Esta división no desaparecerá. Desde que el “organizador en jefe” Barack Obama animó a una generación de estadounidenses a dar discursos políticos a sus familiares en las cenas de Acción de Gracias, no ha habido escapatoria de la política. Las relaciones personales y las actividades sociales que antes ofrecían a los estadounidenses un sentido auténtico, independiente de las preocupaciones externas sobre el papel del gobierno en sus vidas, se han vuelto raras. Desde que el presidente Trump irrumpió en la escena política y se negó a inclinarse ante la “corrección política” del establishment o a rendir culto a los códigos seculares pero sagrados de la izquierda política, los estadounidenses se han dividido en tribus que combaten agresivamente. El desprecio mutuo y la ira cegadora hacen casi imposible que estadounidenses de campos políticos opuestos se comprendan entre sí. Carentes de principios unificadores o de un propósito común más urgente que nuestras diferencias, los estadounidenses corren el riesgo de perderse unos a otros. Incluso observadores sensatos, en gran medida inmunes a las pasiones políticas, cuestionan cada vez más en público si esta Unión puede mantenerse en pie por mucho tiempo.
Como la mayoría de las personas, tengo creencias que no puedo defender con gráficos y tablas. A veces creo que hemos sido llevados hasta el borde del abismo antes de resistir y repeler a quienes intentan destruirnos. Creo que el sufrimiento es una forma de esculpir el carácter a partir del egoísmo pétreo. Así como el dolor forma callos protectores, creo que la lucha personal fortalece la armadura de nuestras almas. Y creo en Estados Unidos.
Hoy en día ya no está de moda hablar de Estados Unidos como lo hicieron nuestros padres fundadores. The New York Times creó el “Proyecto 1619” para reescribir el nacimiento de Estados Unidos no como un hito en los derechos inalienables y las libertades individuales, sino como la continuación violenta del racismo y la esclavitud humana. Profesores de la Ivy League ignoran el papel histórico de Estados Unidos en el avance de la libertad humana en todo el mundo; en su lugar, presentan nuestra historia de origen como manchada por el imperialismo, el genocidio, la discriminación y el patriarcado. Los mismos profesores hacen todo lo posible por ocultar los crímenes sistemáticos, el terror y la represión del comunismo durante un siglo, así como los cientos de millones de víctimas asesinadas por regímenes comunistas. Con universidades y sindicatos de docentes controlados por marxistas-socialistas, no debería sorprender que los jóvenes estadounidenses subestimen su propia libertad y glorifiquen la religión mortal de Marx.
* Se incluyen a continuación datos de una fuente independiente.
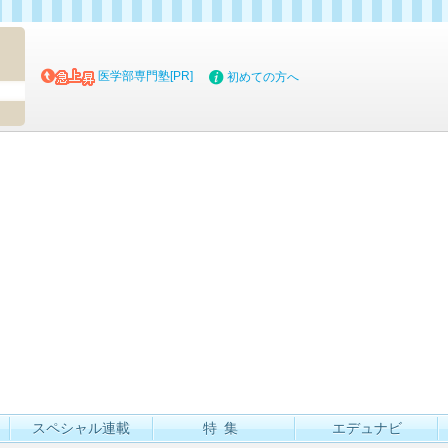
マイブッ
医学部専門塾[PR]
初めての方へ
スペシャル連載
特集
エデュナビ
Para que la libertad estadounidense pueda sobrevivir otro siglo, quienes comprenden lo que está en juego tienen la responsabilidad moral de alzar la voz. El mandato del presidente Trump terminará dentro de tres años. Los patriotas estadounidenses perderán una voz fuerte que ha defendido el excepcionalismo americano, la libertad individual y el sentido común. Trump ha hecho mucho para despertar a los estadounidenses adormecidos antes de que sea demasiado tarde. Sin embargo, un solo hombre no puede escribir el futuro de Estados Unidos. Todos debemos conducir el barco de nuestro país a través de las tormentas que se avecinan. Todos debemos afrontar las luchas venideras con valentía y determinación. El carácter de una nación es su destino. Serán los estadounidenses quienes decidan si nuestra nación perdura.